Two-wheelers to get embossed number plates from Feb 13

Kathmandu, February 9

The Department of Transport Management (DoTM) has said that it will start affixing embossed number plates on two-wheelers from February 13.

Publishing a notice on Thursday, DoTM said that only two-wheelers registered in Bagmati Zone can instal the embossed number plate from next week. Two-wheeler owners should have cleared all government taxes and would have to pay Rs 2,500 to instal the digital number plates.

As per DoTM, almost one million two-wheelers have been registered in the Bagmati Zone alone so far.

Though DoTM has not set the deadline for two-wheelers to instal such digital number plates, it has urged them to affix embossed number plates as soon as possible. However, four-wheelers registered within Bagmati Zone will have to switch to embossed number plates from conventional analogue number plates currently in use within mid-April, 2019.

DoTM had begun installing embossed number plates on vehicles belonging to the government and diplomatic agencies on August 20 last year. Meanwhile, it also started distributing such digital number plates to private vehicles on the basis of provincial structure from the first week of November last year.

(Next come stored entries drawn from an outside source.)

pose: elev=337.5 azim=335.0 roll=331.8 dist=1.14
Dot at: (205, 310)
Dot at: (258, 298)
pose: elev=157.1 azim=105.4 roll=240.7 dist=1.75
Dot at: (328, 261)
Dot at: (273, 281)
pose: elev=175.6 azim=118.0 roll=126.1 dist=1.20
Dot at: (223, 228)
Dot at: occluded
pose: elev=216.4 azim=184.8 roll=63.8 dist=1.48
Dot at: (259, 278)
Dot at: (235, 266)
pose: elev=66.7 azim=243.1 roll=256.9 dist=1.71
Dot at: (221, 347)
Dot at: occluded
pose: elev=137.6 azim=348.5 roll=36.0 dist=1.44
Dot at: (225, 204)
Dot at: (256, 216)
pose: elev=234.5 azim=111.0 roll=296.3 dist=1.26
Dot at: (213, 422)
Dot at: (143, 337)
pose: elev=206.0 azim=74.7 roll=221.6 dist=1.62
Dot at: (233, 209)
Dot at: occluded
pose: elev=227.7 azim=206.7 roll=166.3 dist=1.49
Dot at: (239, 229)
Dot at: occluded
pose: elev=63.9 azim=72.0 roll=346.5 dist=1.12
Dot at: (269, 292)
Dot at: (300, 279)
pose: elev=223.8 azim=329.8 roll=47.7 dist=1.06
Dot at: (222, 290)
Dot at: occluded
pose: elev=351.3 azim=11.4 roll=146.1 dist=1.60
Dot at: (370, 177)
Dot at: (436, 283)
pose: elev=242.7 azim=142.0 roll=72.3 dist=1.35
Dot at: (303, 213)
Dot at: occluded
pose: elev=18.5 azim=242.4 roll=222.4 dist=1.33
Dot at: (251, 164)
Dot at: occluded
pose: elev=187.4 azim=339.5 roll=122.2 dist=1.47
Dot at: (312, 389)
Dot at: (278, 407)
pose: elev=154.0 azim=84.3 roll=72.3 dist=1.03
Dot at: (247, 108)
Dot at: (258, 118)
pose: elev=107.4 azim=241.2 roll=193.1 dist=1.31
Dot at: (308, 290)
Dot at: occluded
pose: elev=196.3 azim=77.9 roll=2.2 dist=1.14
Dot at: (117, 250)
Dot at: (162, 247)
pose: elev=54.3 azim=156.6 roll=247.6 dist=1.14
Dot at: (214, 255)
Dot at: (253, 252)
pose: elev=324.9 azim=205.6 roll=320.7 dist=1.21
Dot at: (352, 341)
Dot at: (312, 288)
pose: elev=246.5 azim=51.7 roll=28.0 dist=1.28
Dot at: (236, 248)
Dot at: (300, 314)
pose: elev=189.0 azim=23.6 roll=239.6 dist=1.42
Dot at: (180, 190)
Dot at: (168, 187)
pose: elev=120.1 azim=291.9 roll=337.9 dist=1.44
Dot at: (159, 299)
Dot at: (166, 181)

“We plan to substitute the current analogue number plates in vehicles to digital within the next two years. As such digital number plates on vehicles is a boon to the country’s transportation sector, all riders are urged to affix embossed number plates on their vehicles without delay,” said Rupnarayan Bhattarai, director general of DoTM.

DoTM has been charging Rs 2,900 for three-wheelers, Rs 3,200 for light four-wheelers and tractors, and Rs 3,600 for heavy vehicles for the embossed number plates.

As per DoTM, embossed number plates have been installed on almost 1,000 vehicles since the process was first started in August last year. However, it is yet to start the tracking system for the embossed-plated vehicles. Following the inability of the government to start tracking system for the embossed-plated vehicles, this digital number plating system in vehicles is yet to make a difference in the domestic transportation sector.

The chip-fitted embossed number plates are expected to help the government track vehicles, control vehicle thefts and check use of vehicles in criminal activities. In a bid to track embossed number-plated vehicles, the government plans to set up ‘tracking gates’, also called ‘sensor gates’, in different planned locations. However, construction works of such gates are yet to begin.